Single by Wet Wet Wet

from the album Popped In Souled Out
- Released: 23 November 1987
- Length: 5:16 (album version); 4:30 (single version);
- Label: The Precious Organisation; Mercury;
- Songwriters: Graeme Clark; Tommy Cunningham; Neil Mitchell; Marti Pellow; Chris Difford;
- Producers: Michael Baker; Axel Kroll;

Wet Wet Wet singles chronology
| "Sweet Little Mystery" (1987) | "Angel Eyes (Home and Away)" (1987) | "Temptation" (1988) |

= Angel Eyes (Home and Away) =

1987 single by Wet Wet Wet

"Angel Eyes (Home and Away)" is the third single from Scottish band Wet Wet Wet's first album, Popped In Souled Out (1987). It was released in November 1987. The lyrics in the chorus make reference to two Hal David and Burt Bacharach compositions "Walk On By" and "The Look of Love", and quote an entire verse of the Squeeze single "Heartbreaking World". Some later issues of this single (including all of the US issues) accordingly credit the Squeeze lyricist Chris Difford as a co-author.

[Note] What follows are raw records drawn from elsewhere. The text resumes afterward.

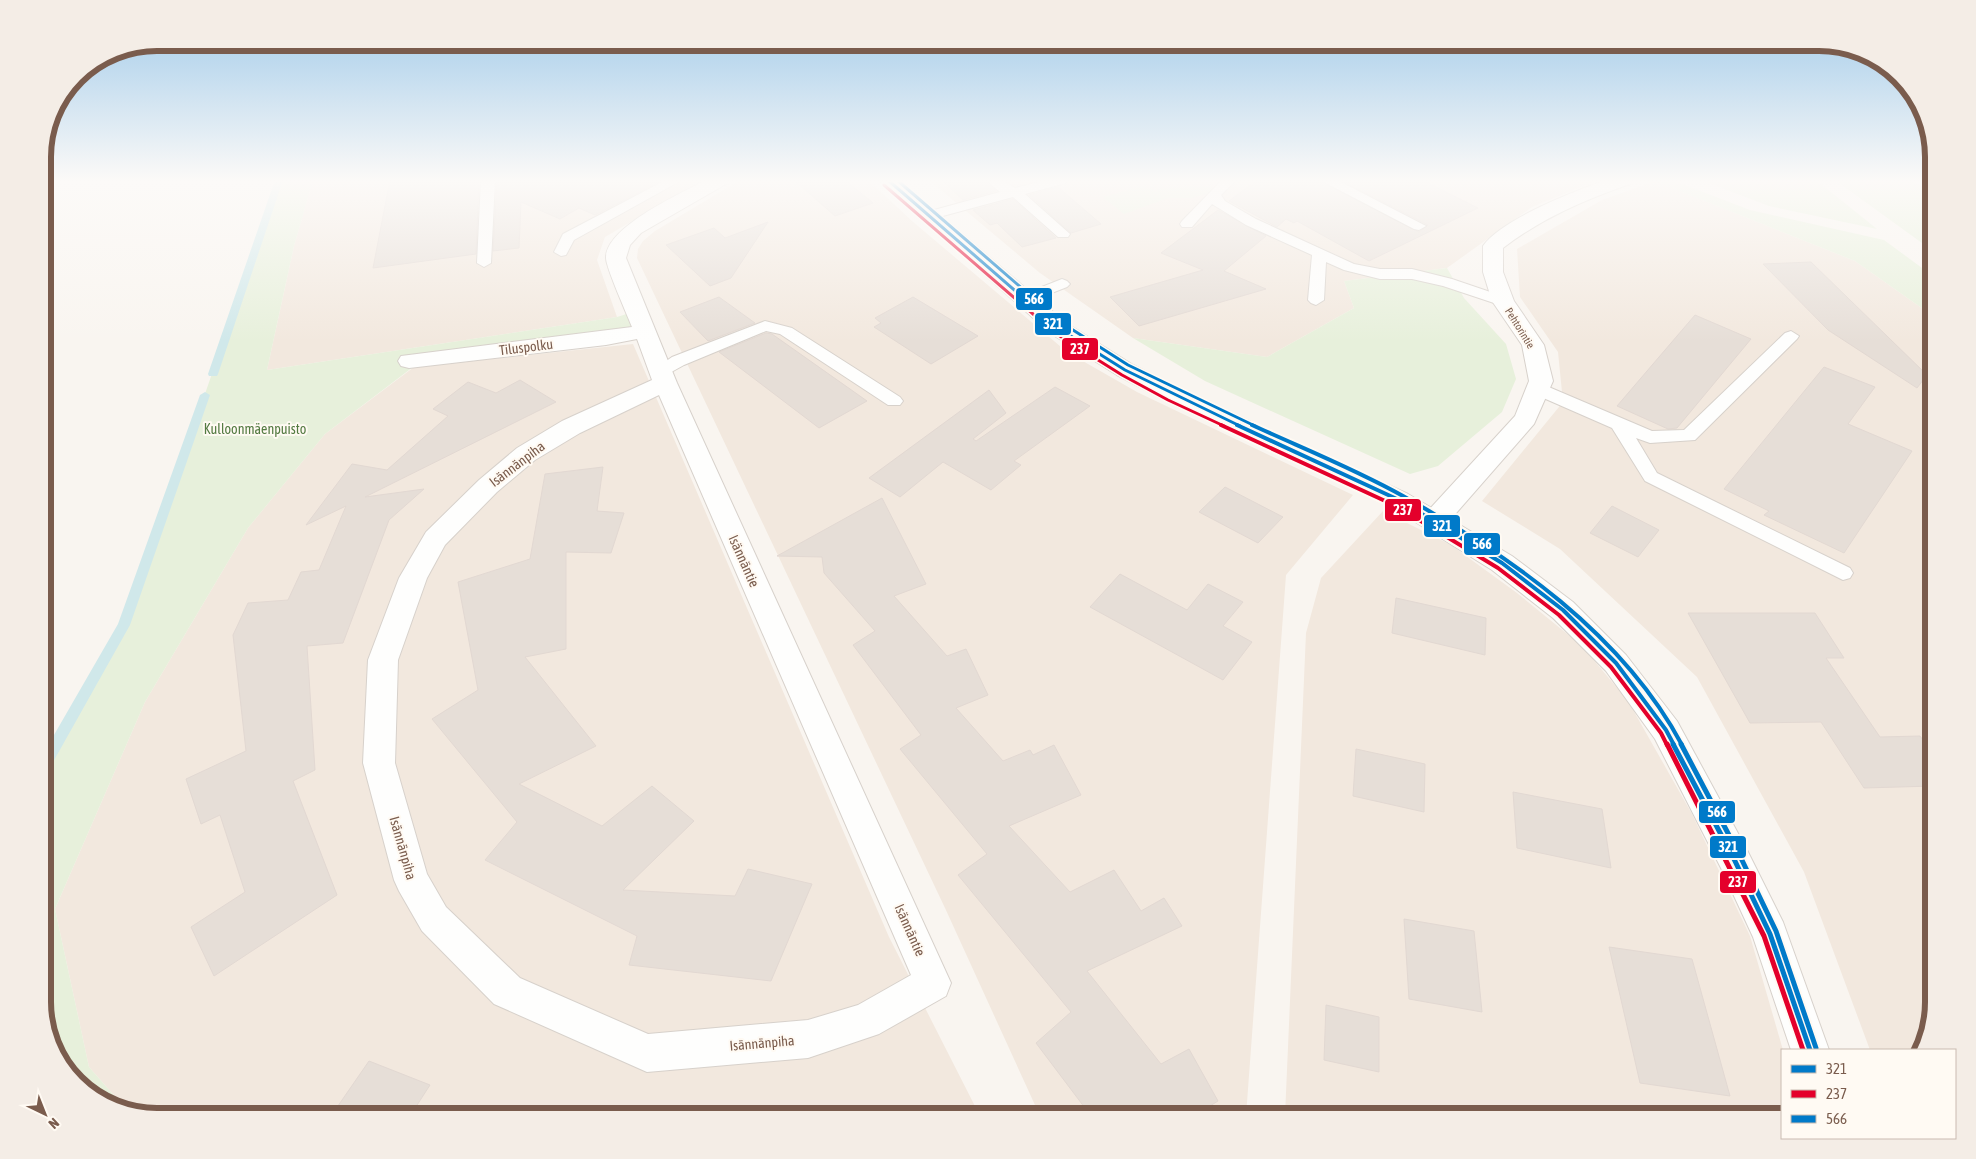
<svg xmlns="http://www.w3.org/2000/svg" width="1976" height="1159" viewBox="0 0 1976 1159" font-family="'Asap Condensed',sans-serif">
	<style>
		.residential { fill: #f2e8de }
		.green { fill: #e7f0db }
		.lines { fill: none; stroke-linecap: round; stroke-linejoin: round }
		.stream { fill: #d0e8ea; fill-rule: evenodd }
		.building { fill: #e6ded7; stroke: #e2d8d2 }
		.service-casing { stroke: #d7d1cb; stroke-width: 2 }
		.minor-casing { stroke: #d7d1cb; stroke-width: 2 }
		.tertiary-casing { stroke: #d7d1cb; stroke-width: 2 }
		.service { fill: #fefefd; fill-rule: evenodd }
		.minor { fill: #fefefd; fill-rule: evenodd }
		.tertiary { fill: #fefefd; fill-rule: evenodd }
		.bus-1-far2-casing { stroke: #fffaf3; stroke-width: 6 }
		.bus-1-far1-casing { stroke: #fffaf3; stroke-width: 8 }
		.bus-1-casing { stroke: #fffaf3; stroke-width: 9 }
		.bus-2-far2-casing { stroke: #fffaf3; stroke-width: 6 }
		.bus-2-far1-casing { stroke: #fffaf3; stroke-width: 8 }
		.bus-2-casing { stroke: #fffaf3; stroke-width: 9 }
		.bus-3-far2-casing { stroke: #fffaf3; stroke-width: 6 }
		.bus-3-far1-casing { stroke: #fffaf3; stroke-width: 8 }
		.bus-3-casing { stroke: #fffaf3; stroke-width: 9 }
		.bus-1-far2 { stroke: #007ac9; stroke-width: 3 }
		.bus-1-far1 { stroke: #007ac9; stroke-width: 4 }
		.bus-1 { stroke: #007ac9; stroke-width: 5 }
		.bus-2-far2 { stroke: #e4002b; stroke-width: 3 }
		.bus-2-far1 { stroke: #e4002b; stroke-width: 4 }
		.bus-2 { stroke: #e4002b; stroke-width: 5 }
		.bus-3-far2 { stroke: #007ac9; stroke-width: 3 }
		.bus-3-far1 { stroke: #007ac9; stroke-width: 4 }
		.bus-3 { stroke: #007ac9; stroke-width: 5 }
		.labels { text-anchor: middle; stroke-width: 4; stroke-linejoin: round; paint-order: stroke }
		.far-street-label { font-size: 11px; fill: #7a5c4d; stroke: #fffaf3 }
		.street-label { font-size: 14px; fill: #7a5c4d; stroke: #fffaf3 }
		.park-label { font-size: 14px; fill: #537a41; stroke: #fffaf3 }
		.rim { fill: none; stroke: #7a5c4d; stroke-width: 6 }
		.line-badge { stroke: #fffaf3; stroke-width: 2 }
		.badge-label { font-size: 14px; text-anchor: middle; font-weight: bold; fill: #fff }
	</style>
	<rect width="100%" height="100%" fill="#f9f5f0"/>
	<path class="residential" d="M313,180h389l-97,57 -8,23 20,57 -350,53 27,-124z
		M740,180h128l44,41 155,131 70,40 216,103 -67,80 -40,541h-206l-95,-208 -308,-650 1,-9 5,-8 12,-10z
		M929,180h669l-66,27 -85,61 -103,13 10,27 -87,49 -134,-19 -93,-65z
		M1655,181l200,80 78,55v686l-12,48h-51l-66,-178 -107,-195 -137,-128 -78,-48 81,-99 -5,-50 -38,-55 -3,-48 85,-49z
		M633,344l256,593 91,179h-823l-32,-8 -36,-41 -34,-158 90,-207 103,-174 77,-94 89,-67z
		M1383,511l68,34 66,48 65,53 46,55 64,113 58,122 33,114 -1,66h-497l21,-483 15,-55z"/>
	<path class="green" d="M279,180h34l-19,66 -27,124 350,-53 19,-6 7,20 -44,15 -186,21 -88,67 -77,94 -103,174 -90,207 34,158 36,41 -25,-7 -38,-36 -19,-56v-242l82,-142z
		M1662,180h10l78,30 134,30 49,36v40l-78,-55 -200,-80z
		M1701,180h115l61,49 -108,-23z
		M1835,180h77l21,13v58z
		M1142,186l14,5 5,-3 51,-1 -2,6 -19,5h-23l-44,16 -21,-17z
		M1447,268l17,30 42,46 10,35 -14,33 -64,54 -28,8 -205,-93 -72,-43 134,19 87,-49 -10,-27z"/>
	<g class="lines">
		<path class="stream" d="M275,180h8l-65,194 -1,2h-8l-1,-2z
			M205,392l5,3 -80,230 -82,146 -5,2v-19l75,-130 82,-229z"/>
	</g>
	<path class="building" d="M390,180h89l-3,74 -103,14z
		M497,180h166l-68,35 -16,-7 -19,11 -39,-17 -2,46 -26,3z
		M794,180h51l28,23 -38,13z
		M942,180h42l12,11 -33,9z
		M1257,180h61l101,52 9,-7 -88,-45h82l56,28 -109,53 -72,-40 -3,2 -8,-4 -9,8 -48,-26z
		M1058,187l43,37 -30,9 -42,-38z
		M1013,199l43,39 -34,9 -25,-24 -7,2 -17,-15z
		M1218,210l48,26 -42,35 42,18 -127,37 -29,-29 93,-27 -42,-17z
		M768,222l-37,56 -21,8 -44,-41 48,-17 11,10z
		M1811,262l116,113 -10,13 -89,-58 -65,-66z
		M719,297l36,26 -47,18 -28,-29z
		M913,297l65,39 -47,28 -57,-37 7,-4 -6,-5z
		M1695,315l56,24 -74,89 -9,1 -51,-23z
		M766,333l6,1 95,67 -48,27 -100,-76z
		M1824,367l51,20 -27,37 64,27 -68,102 -80,-38 5,-4 -45,-22z
		M520,380l36,22 -191,95 59,-8 -35,31 -46,123 -36,3 8,124 -22,11 44,114 -123,81 -23,-49 54,-35 -25,-77 -19,9 -15,-45 60,-28 -13,-116 15,-32 40,-3 13,-28 18,-2 27,-64 -40,19 46,-61 35,6 61,-54 -15,-7 35,-27 28,11z
		M1055,387l35,19 -76,55 7,4 -30,25 -48,-28 -43,35 -31,-19 120,-88 17,23 -33,26 3,2z
		M603,467l-6,44 27,2 -13,40 -45,-1v97l-41,8 71,89 -77,38 83,42 50,-40 42,35 -71,69 112,6 13,-27 64,15 -41,97 -142,-16 8,-29 -152,-76 32,-38 -85,-103 46,-29 -20,-108 72,-23 15,-85z
		M1225,487l58,30 -25,26 -59,-31z
		M882,498l44,86 -32,12 53,60 19,-7 22,46 -32,13 47,53 27,-11 3,5 21,-10 27,50 -72,31 61,66 44,-22 27,41 23,-13 18,28 -95,45 74,93 28,-15 29,52 -24,15h-103l-55,-73 35,-31 -113,-137 29,-21 -87,-105 21,-14 -68,-90 22,-14 -51,-58 -2,-16 -45,-1z
		M1612,506l47,24 -21,27 -48,-24z
		M1120,574l67,36 21,-26 35,18 -20,24 29,16 -29,38 -133,-73z
		M1396,598l90,20 -1,37 -93,-22z
		M1688,613h127l29,45h-18l54,79 40,-1 13,18v32l-69,2 -43,-66 -71,1z
		M1356,749l69,15 -1,48 -71,-16z
		M1513,792l89,17 9,59 -94,-20z
		M1404,919l70,12 8,81 -73,-13z
		M1609,947l83,12 38,137 -90,-13z
		M1326,1005l53,12v55l-55,-12z
		M369,1061l61,24 -20,31h-79z"/>
	<g class="lines">
		<defs>
			<path id="service" d="M481,180h14l-4,83 -7,4 -7,-4z
				M666,180h16l-108,60 -8,15 -5,1 -7,-4 9,-18z
				M986,180h15l14,8 32,-8h20l-1,3 -41,11 45,40 -2,3h-10l-45,-40 -85,23 -7,-4 2,-3 77,-21z
				M1222,180h14l-15,15 4,6 31,18 98,45 26,5h32l40,10 56,19 3,3 -8,5 -60,-20 -31,-7h-32l-36,-9 -18,-8 -2,38 -8,5 -5,-2 -3,-3 4,-45 -66,-30 -34,-21 -20,23h-10l-2,-3 2,-3z
				M1320,180h17l89,46 -7,4 -5,-1z
				M1062,279l5,2 3,3 -3,3 -43,17 -8,-5 3,-3z
				M765,321l27,7 108,69 3,4 -3,4h-12l-108,-71 -14,-3 -82,34 -18,10h-12l-2,-4 20,-14z
				M1791,331l8,5 -2,3 -102,101 -45,3 -14,-5 21,35 193,95 3,5 -3,5 -7,2 -198,-99 -33,-53 -80,-35 -2,-4 2,-4h12l108,46 32,-1 101,-97z"/>
			<path id="minor" d="M706,180h22l-2,4 -85,49 -11,12 -4,13 51,125 274,600 -5,13 -67,38 -71,24 -161,14 -153,-68 -72,-73 -23,-40 -5,-11 -31,-117 5,-103 31,-82 27,-46 53,-52 38,-32 45,-27 90,-41 -15,-41 -31,6 -197,23 -8,-2 -3,-5 3,-5 231,-29c-5,-13 -26,-59 -26,-69 -1,-31 76,-65 100,-78zM659,395l252,580 -53,30 -50,15 -160,14 -128,-56 -74,-71 -19,-33 -32,-111 3,-103 29,-82 18,-33 52,-53 38,-32 45,-27z
				M1606,180h26l-2,4c-46,16 -88,34 -127,64v24l11,29 30,44 9,36 -19,43 -90,103 -9,2 -9,-2 -4,-7 4,-7 89,-97 14,-35 -7,-36 -30,-44 -9,-29v-26c19,-27 92,-55 123,-66z"/>
			<path id="tertiary" d="M879,180h20l167,143 67,42 46,24 229,105 104,62 61,46 53,53 51,66 69,127 37,74 46,128h-38l-38,-113 -31,-67 -67,-131 -49,-68 -53,-53 -61,-48 -102,-64 -227,-107 -46,-24 -67,-42z"/>
		</defs>
		<use href="#service" class="service-casing"/>
		<use href="#minor" class="minor-casing"/>
		<use href="#tertiary" class="tertiary-casing"/>
		<use href="#service" class="service"/>
		<use href="#minor" class="minor"/>
		<use href="#tertiary" class="tertiary"/>
		<defs>
			<path id="bus-1-far2" d="M888,180l170,148 67,42 115,56"/>
			<path id="bus-1-far1" d="M1237,425l162,75 103,63 61,47 53,53 50,67 8,15"/>
			<path id="bus-1" d="M1673,744l61,115 36,75 40,116"/>
			<path id="bus-2-far2" d="M884,185l171,148 67,42 46,25 56,26"/>
			<path id="bus-2-far1" d="M1221,425l175,81 102,62 61,47 52,52 50,66 6,12"/>
			<path id="bus-2" d="M1667,744l97,192 39,114"/>
			<path id="bus-3-far2" d="M897,180l165,143 66,42 127,61"/>
			<path id="bus-3-far1" d="M1252,425c50,23 103,44 151,71 107,60 220,138 279,249"/>
			<path id="bus-3" d="M1681,744l59,112 36,75 40,117"/>
		</defs>
		<use href="#bus-1-far2" class="bus-1-far2-casing"/>
		<use href="#bus-1-far1" class="bus-1-far1-casing"/>
		<use href="#bus-1" class="bus-1-casing"/>
		<use href="#bus-2-far2" class="bus-2-far2-casing"/>
		<use href="#bus-2-far1" class="bus-2-far1-casing"/>
		<use href="#bus-2" class="bus-2-casing"/>
		<use href="#bus-3-far2" class="bus-3-far2-casing"/>
		<use href="#bus-3-far1" class="bus-3-far1-casing"/>
		<use href="#bus-3" class="bus-3-casing"/>
		<use href="#bus-1-far2" class="bus-1-far2"/>
		<use href="#bus-1-far1" class="bus-1-far1"/>
		<use href="#bus-1" class="bus-1"/>
		<use href="#bus-2-far2" class="bus-2-far2"/>
		<use href="#bus-2-far1" class="bus-2-far1"/>
		<use href="#bus-2" class="bus-2"/>
		<use href="#bus-3-far2" class="bus-3-far2"/>
		<use href="#bus-3-far1" class="bus-3-far1"/>
		<use href="#bus-3" class="bus-3"/>
	</g>
	<linearGradient id="sky" x2="0" y2="1"><stop stop-color="#9ec9e9"/><stop offset="0.53" stop-color="#fcfaf8"/><stop offset="1" stop-color="#fcfaf8" stop-opacity="0"/></linearGradient>
	<rect width="1976" height="342" fill="url(#sky)"/>
	<g class="labels">
		<g class="far-street-label">
			<text transform="translate(1520 328) rotate(58)" y="4">Pehtorintie</text>
		</g>
		<g class="street-label">
			<text transform="translate(526 347) rotate(-7)" y="5">Tiluspolku</text>
			<text transform="translate(517 464) rotate(-37)" y="5">Isännänpiha</text>
			<text transform="translate(744 561) rotate(66)" y="5">Isännäntie</text>
			<text transform="translate(403 848) rotate(74)" y="5">Isännänpiha</text>
			<text transform="translate(910 930) rotate(66)" y="5">Isännäntie</text>
			<text transform="translate(762 1043) rotate(-5)" y="5">Isännänpiha</text>
		</g>
		<g class="park-label">
			<text x="255" y="434">Kulloonmäenpuisto</text>
		</g>
	</g>
	<path d="M0 0H1976V1159H0ZM157 51H1819A106 106 0 0 1 1925 157V1002A106 106 0 0 1 1819 1108H157A106 106 0 0 1 51 1002V157A106 106 0 0 1 157 51Z" fill="#f4ede6" fill-rule="evenodd"/>
	<path class="rim" d="M157 51H1819A106 106 0 0 1 1925 157V1002A106 106 0 0 1 1819 1108H157A106 106 0 0 1 51 1002V157A106 106 0 0 1 157 51Z"/>
	<g class="line-badge">
		<rect x="1015" y="287" width="38" height="24" rx="5" fill="#007ac9"/>
		<rect x="1034" y="312" width="38" height="24" rx="5" fill="#007ac9"/>
		<rect x="1061" y="337" width="38" height="24" rx="5" fill="#e4002b"/>
		<rect x="1384" y="498" width="38" height="24" rx="5" fill="#e4002b"/>
		<rect x="1423" y="514" width="38" height="24" rx="5" fill="#007ac9"/>
		<rect x="1463" y="532" width="38" height="24" rx="5" fill="#007ac9"/>
		<rect x="1698" y="800" width="38" height="24" rx="5" fill="#007ac9"/>
		<rect x="1709" y="835" width="38" height="24" rx="5" fill="#007ac9"/>
		<rect x="1719" y="870" width="38" height="24" rx="5" fill="#e4002b"/>
	</g>
	<g class="badge-label">
		<text x="1034" y="304">566</text>
		<text x="1053" y="329">321</text>
		<text x="1080" y="354">237</text>
		<text x="1403" y="515">237</text>
		<text x="1442" y="531">321</text>
		<text x="1482" y="549">566</text>
		<text x="1717" y="817">566</text>
		<text x="1728" y="852">321</text>
		<text x="1738" y="887">237</text>
	</g>
	<rect x="1781" y="1049" width="175" height="90" fill="#fffaf3" stroke="#cabbb1"/>
	<rect x="1791" y="1065" width="25" height="8" fill="#007ac9" stroke="#cabbb1"/>
	<text x="1826" y="1074" font-size="15" fill="#7a5c4d">321</text>
	<rect x="1791" y="1090" width="25" height="8" fill="#e4002b" stroke="#cabbb1"/>
	<text x="1826" y="1099" font-size="15" fill="#7a5c4d">237</text>
	<rect x="1791" y="1115" width="25" height="8" fill="#007ac9" stroke="#cabbb1"/>
	<text x="1826" y="1124" font-size="15" fill="#7a5c4d">566</text>
	<g transform="translate(45 1114) rotate(137)" stroke="#fffaf3" stroke-width="4" paint-order="stroke">
	<path d="M0-4L9 19L0 12L-9 19Z" fill="#7a5c4d"/>
	<text y="-8" font-size="14" font-weight="bold" text-anchor="middle" fill="#7a5c4d">N</text>
	</g>
</svg>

"Angel Eyes" reached number five in the UK Singles Chart in January 1988 and also peaked at number nine in Ireland. Later in the year, the song charted in other countries, becoming a top-five hit in Belgium, the Netherlands, and New Zealand. Marti Pellow recorded his own version of the song for inclusion on his 2002 album Marti Pellow Sings the Hits of Wet Wet Wet & Smile. An earlier version of the song, entitled "Home and Away", was on the 1986 Glasgow band's compilation cassette Honey at the Core.

==Track listings==
CD:
1. "Angel Eyes (Home and Away)" (full length version)
2. "We Can Love"
3. "Angel Eyes (Home and Away)" (original demo version)
4. "Angel Eyes (Home and Away)" (7-inch version)

Cassette:
1. "Angel Eyes (Home and Away)"
2. "We Can Love"
3. "Home & Away"
4. "Angel Eyes" (extended version)

7-inch:
1. "Angel Eyes (Home and Away)"
2. "We Can Love"

12-inch:
1. "Angel Eyes (Home and Away)"
2. "We Can Love"
3. "Home & Away"

==Charts==

===Weekly charts===

| Chart (1987–1989) | Peak position |
|---|---|
| Belgium (Ultratop 50 Flanders) | 3 |
| Europe (European Hot 100 Singles) | 21 |
| France (SNEP) | 20 |
| Ireland (IRMA) | 9 |
| Italy Airplay (Music & Media) | 2 |
| Netherlands (Dutch Top 40) | 2 |
| Netherlands (Single Top 100) | 3 |
| New Zealand (Recorded Music NZ) | 4 |
| South Africa (Springbok Radio) | 13 |
| Sweden (Sverigetopplistan) | 17 |
| UK Singles (OCC) | 5 |
| US Adult Contemporary (Billboard) | 44 |
| West Germany (GfK) | 17 |

===Year-end charts===

| Chart (1988) | Position |
|---|---|
| Belgium (Ultratop) | 16 |
| Europe (European Hot 100 Singles) | 71 |
| Netherlands (Dutch Top 40) | 15 |
| Netherlands (Single Top 100) | 21 |

==Certifications==

| Region | Certification | Certified units/sales |
| United Kingdom (BPI) | Silver | 200,000^{‡} |
^{‡} Sales+streaming figures based on certification alone.